With its old-fashioned layout of front engine, cart springs and one-piece rear axle and four seats the Maserati Indy, and others like it, are not my sort of car, but fortunately for manufacturers I am in a minority who are looking forward to the Maserati Bora, which has the delectable four-cam V8 in the middle, but that is still in the prototype stage. The Maserati Indy, and the Ghibli and Mexico variants, are cars that have a following as witness the latest Jensen and the V8 Aston Martin, and for people who motor in that fashion the Maserati is pretty exceptional. A regular traveller from Milan to Rome, or Edinburgh to London, or Paris to Marseilles would really make the Maserati come into its own.

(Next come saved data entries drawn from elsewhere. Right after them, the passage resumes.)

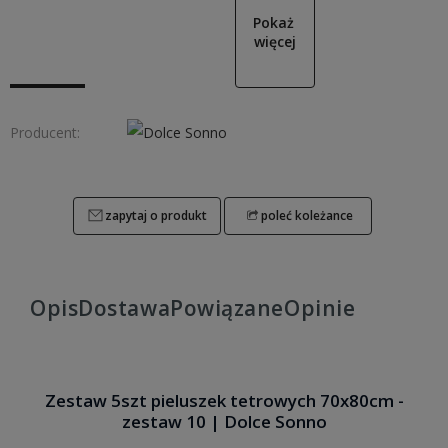
Pokaż 
więcej
Producent:
zapytaj o produkt
poleć koleżance
Opis
Dostawa
Powiązane
Opinie
Zestaw 5szt pieluszek tetrowych 70x80cm -
zestaw 10 | Dolce Sonno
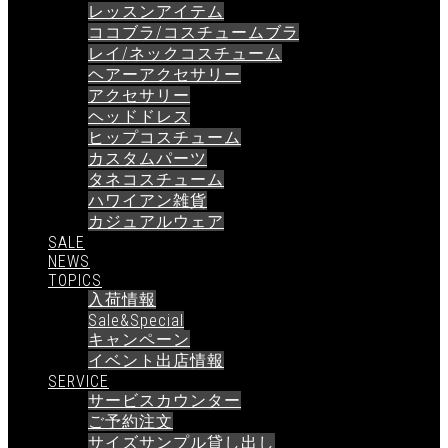
レッスンアイテム
ココブラ/コスチュームブラ
レイ/ネックコスチューム
ヘアーアクセサリー
アクセサリー
ヘッドドレス
ヒップコスチューム
カスタムパーツ
タネコスチューム
ハワイアン雑貨
カジュアルウェア
SALE
NEWS
TOPICS
入荷情報
Sale&Special
キャンペーン
イベント出店情報
SERVICE
サービスカウンター
ご予約注文
サイズサンプル貸し出し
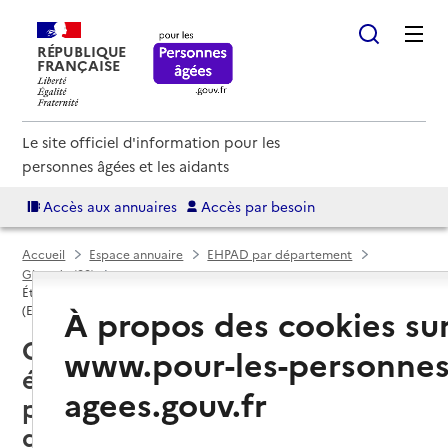
RÉPUBLIQUE
FRANÇAISE
Le site officiel d'information pour les
personnes âgées et les aidants
Accès aux annuaires
Accès par besoin
Accueil
Espace annuaire
EHPAD par département
Gironde (33)
Établissement d'hébergement pour personnes âgées dépendantes
À propos des cookies su
(EHPAD)
Cestas (33610) : liste des 3
www.pour-les-personnes
établissements d'hébergement
agees.gouv.fr
pour personnes âgées
dépendantes (EHPAD)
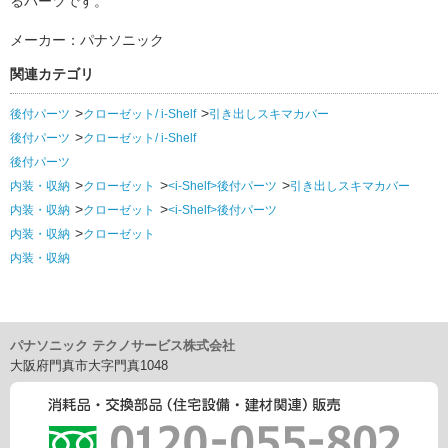
るパーツです。
メーカー：パナソニック
関連カテゴリ
後付パーツ
クローゼット/ i-Shelf
引き出しスキマカバー
後付パーツ
クローゼット/ i-Shelf
後付パーツ
内装・収納
クローゼット
<i-Shelf>後付パーツ
引き出しスキマカバー
内装・収納
クローゼット
<i-Shelf>後付パーツ
内装・収納
クローゼット
内装・収納
パナソニック テクノサービス株式会社
大阪府門真市大字門真1048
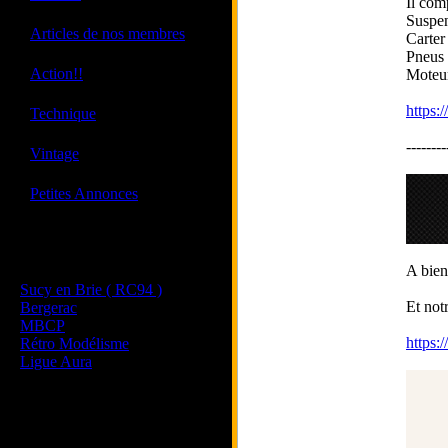
Il com
Suspen
·
Articles de nos membres
Carter
Pneus 
·
Action!!
Moteur
·
https:
Technique
--------
·
Vintage
·
Petites Annonces
Les sites de nos membres
et de nos clubs partenaires
A bien
Sucy en Brie ( RC94 )
Et not
Bergerac
MBCP
https:
Rétro Modélisme
Ligue Aura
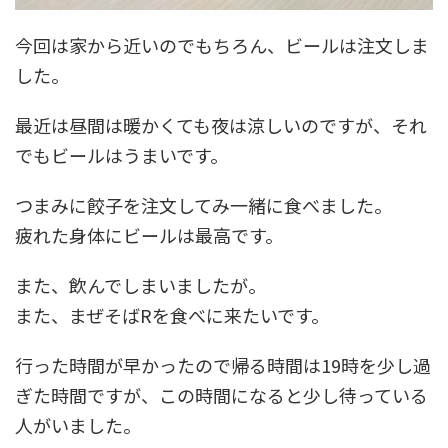
今回は家から近いのでもちろん、ビールは注文しま
した。
最近は昼間は暖かくても夜は涼しいのですが、それ
でもビールはうまいです。
つまみに餃子を注文してみ一緒に食べました。
疲れた身体にビールは最高です。
また、飲んでしまいましたが。
また、まぜそばRを食べに来たいです。
行った時間が早かったので帰る時間は19時を少し過
ぎた時間ですが、この時間になると少し待っている
人がいました。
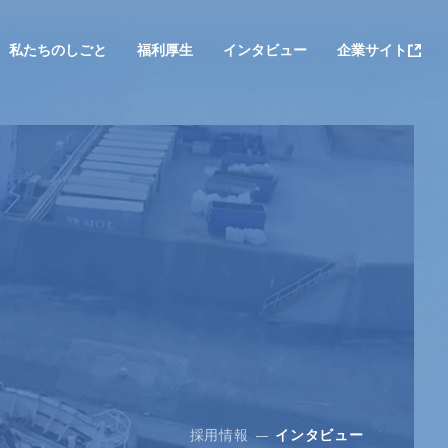
私たちのしごと
福利厚生
インタビュー
企業サイト
採用情報
インタビュー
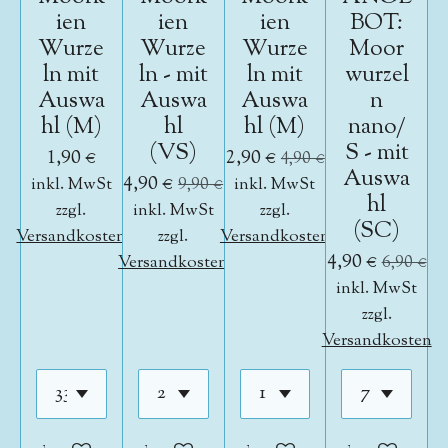
ien
ien
ien
BOT:
Wurze
Wurze
Wurze
Moor
ln mit
ln - mit
ln mit
wurzel
Auswa
Auswa
Auswa
n
hl (M)
hl
hl (M)
nano/
(VS)
S - mit
1,90 €
2,90 €
4,90 €
Auswa
4,90 €
inkl. MwSt
9,90 €
inkl. MwSt
hl
zzgl.
inkl. MwSt
zzgl.
(SC)
Versandkosten
zzgl.
Versandkosten
4,90 €
Versandkosten
6,90 €
inkl. MwSt
zzgl.
Versandkosten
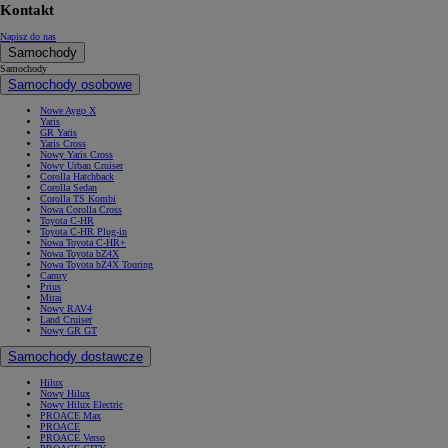
Kontakt
Napisz do nas
Samochody
Samochody
Samochody osobowe
Nowe Aygo X
Yaris
GR Yaris
Yaris Cross
Nowy Yaris Cross
Nowy Urban Cruiser
Corolla Hatchback
Corolla Sedan
Corolla TS Kombi
Nowa Corolla Cross
Toyota C-HR
Toyota C-HR Plug-in
Nowa Toyota C-HR+
Nowa Toyota bZ4X
Nowa Toyota bZ4X Touring
Camry
Prius
Mirai
Nowy RAV4
Land Cruiser
Nowy GR GT
Samochody dostawcze
Hilux
Nowy Hilux
Nowy Hilux Electric
PROACE Max
PROACE
PROACE Verso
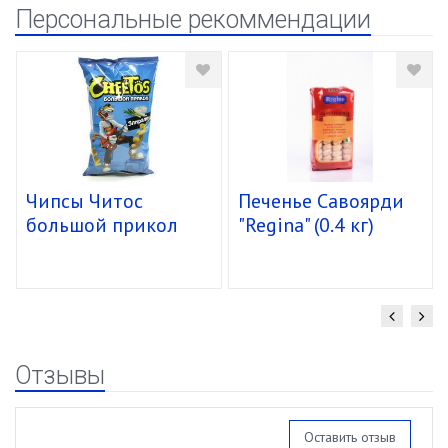
Персональные рекоммендации
Чипсы Читос
Печенье Савоярди
большой прикол
"Regina" (0.4 кг)
спирали 16/85г
уп.15 шт.
Отзывы
Оставить отзыв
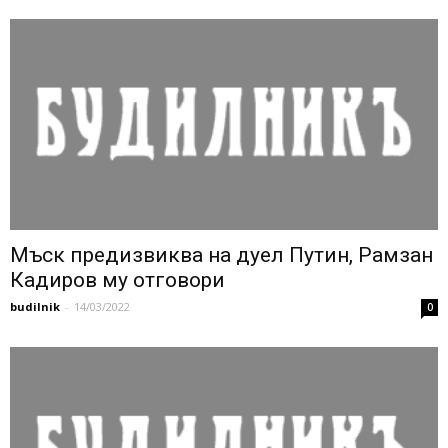
Мъск предизвиква на дуел Путин, Рамзан
Кадиров му отговори
budilnik
-
14/03/2022
0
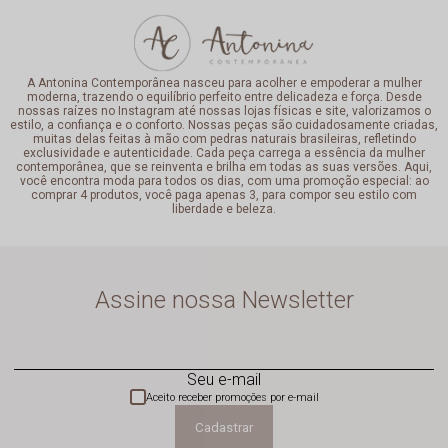
A Antonina Contemporânea nasceu para acolher e empoderar a mulher
moderna, trazendo o equilíbrio perfeito entre delicadeza e força. Desde
nossas raízes no Instagram até nossas lojas físicas e site, valorizamos o
estilo, a confiança e o conforto. Nossas peças são cuidadosamente criadas,
muitas delas feitas à mão com pedras naturais brasileiras, refletindo
exclusividade e autenticidade. Cada peça carrega a essência da mulher
contemporânea, que se reinventa e brilha em todas as suas versões. Aqui,
você encontra moda para todos os dias, com uma promoção especial: ao
comprar 4 produtos, você paga apenas 3, para compor seu estilo com
liberdade e beleza.
Assine nossa Newsletter
Seu e-mail
Aceito receber promoções por e-mail
Cadastrar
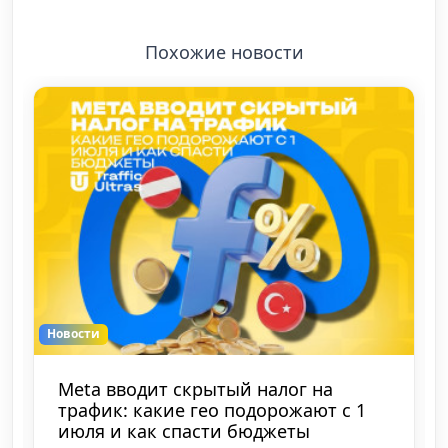
Похожие новости
Новости
Meta выкатила масштабное ИИ-
обновление для Ads Manager
Марк Цукерберг продолжает закручивать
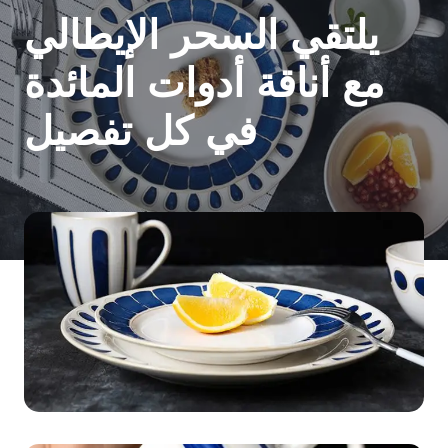
يلتقي السحر الإيطالي
مع أناقة أدوات المائدة
في كل تفصيل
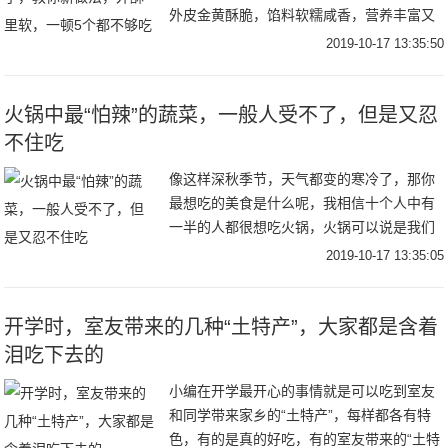
外皮金黄酥脆，馅料软糯咸香，营养丰富又
美味，多做一点放冰箱冷冻，早餐2分钟就搞
2019-10-17 13:35:50
定！添加了鸡胸肉，低脂健康，即使吃起了
也不用担
火锅中最“怕辣”的蔬菜，一般人受不了，但是又忍
不住吃
像这样深秋季节，天气都变的寒冷了，那你
最想吃的美食是什么呢，我相信十个人中有
一半的人都很想吃火锅，火锅可以说是我们
非常受欢迎的中国美食了，像是四川，重庆
2019-10-17 13:35:05
等地方的，人们基本上家家户户都是特别喜
欢吃火锅的
开学时，室友带来的几种“土特产”，大家都是含着
泪吃下去的
小编在开学最开心的事情就是可以吃到室友
和同学带来家乡的“土特产”，每样都各有特
色，有的是真的好吃，有的室友带来的“土特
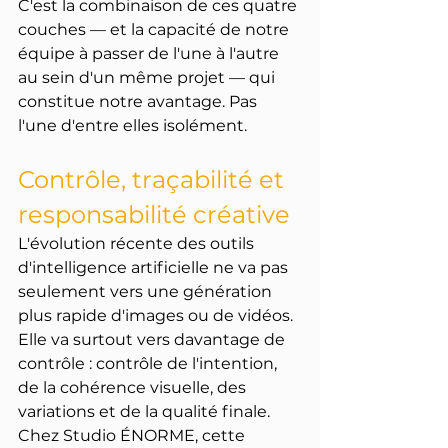
C'est la combinaison de ces quatre 
couches — et la capacité de notre 
équipe à passer de l'une à l'autre 
au sein d'un même projet — qui 
constitue notre avantage. Pas 
l'une d'entre elles isolément.
Contrôle, traçabilité et 
responsabilité créative
L'évolution récente des outils 
d'intelligence artificielle ne va pas 
seulement vers une génération 
plus rapide d'images ou de vidéos. 
Elle va surtout vers davantage de 
contrôle : contrôle de l'intention, 
de la cohérence visuelle, des 
variations et de la qualité finale.
Chez Studio ÉNORME, cette 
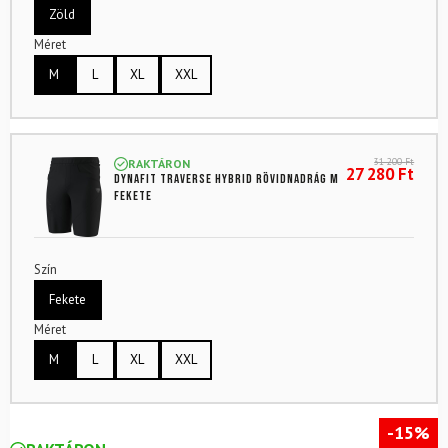
Zöld
Méret
M
L
XL
XXL
31 200
Ft
RAKTÁRON
27 280
Ft
DYNAFIT Traverse Hybrid Rövidnadrág M
Fekete
Szín
Fekete
Méret
M
L
XL
XXL
-15%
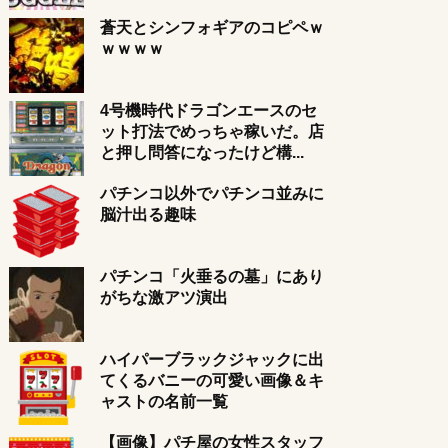
蒼天とシンフォギアのコピペｗ
ｗｗｗｗ
4号機時代ドラゴンエースのセ
ット打法でめっちゃ稼いだ。店
と押し問答になったけど構...
パチンコ以外でパチンコ並みに
脳汁出る趣味
パチンコ「火垂るの墓」にあり
がちな激アツ演出
ハイパーブラックジャックに出
てくるバニーの可愛い画像＆キ
ャストの名前一覧
【画像】パチ屋の女性スタッフ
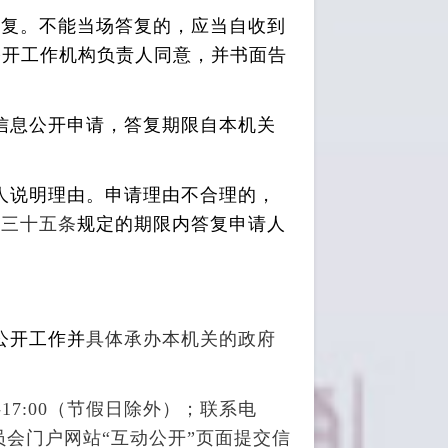
答复。不能当场答复的，应当自收到
公开工作机构负责人同意，并书面告
信息公开申请，答复期限自本机关
人说明理由。申请理由不合理的，
第三十五条
规定的期限内答复申请人
公开工作并
具体承办本机关的政府
0-17:00（节假日除外）；联系电
息化委员会门户网站“互动公开”页面提交信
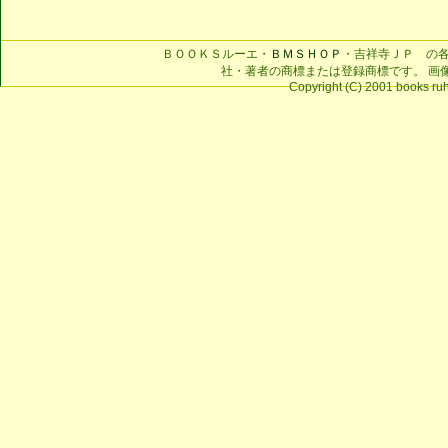
ＢＯＯＫＳルーエ・
ＢＭＳＨＯＰ
・吉祥寺ＪＰ の
社・著者の商標または登録商標です。 画
Copyright (C) 2001 books ruhe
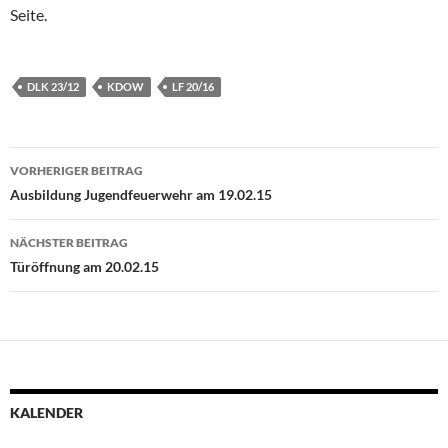
Seite.
DLK 23/12
KDOW
LF 20/16
Beitragsnavigation
VORHERIGER BEITRAG
Ausbildung Jugendfeuerwehr am 19.02.15
NÄCHSTER BEITRAG
Türöffnung am 20.02.15
KALENDER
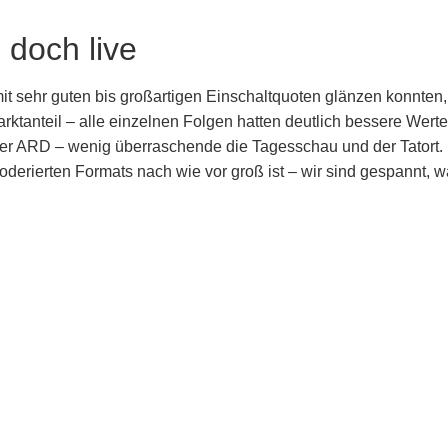
doch live
sehr guten bis großartigen Einschaltquoten glänzen konnten, er
arktanteil – alle einzelnen Folgen hatten deutlich bessere Werte
er ARD – wenig überraschende die Tagesschau und der Tatort. 
derierten Formats nach wie vor groß ist – wir sind gespannt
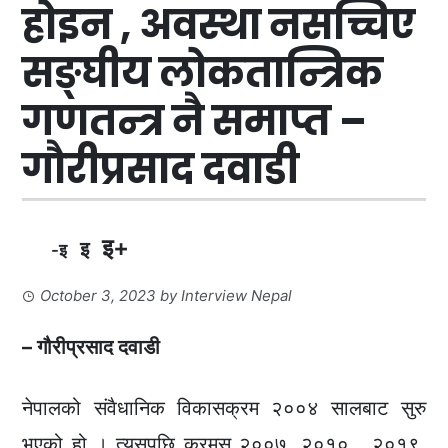
होइन , अवस्था नसच्चिए
सङ्घीय लोकतान्त्रिक
गणतन्त्र नै समाप्त –
गौरीप्रसाद दवाडी
इ+
इ
-इ
October 3, 2023
by
Interview Nepal
– गौरीप्रसाद दवाडी
नेपालको संवैधानिक विकासक्रम २००४ सालबाट सुरु
भएको हो । त्यसपछि क्रमस २००७ ,२०१० , २०१९,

You could do Inter-City travel at any speed from 80 m.p.h. to 120 m.p.h. without the slightest fuss and a feeling that it would go on for ever, but in the automatic transmission form that I borrowed the Indy was rather characterless and only the blue Trident of Bologna in the centre of the steering wheel told me I was in a Maserati, even the four-cam V8 engine being unobtrusive. The present-day production Maserati V8 engine has come a long way since those days in 1957 when it was far from unobtrusive to anyone living within two miles of the Maserati factory.—D. S. J.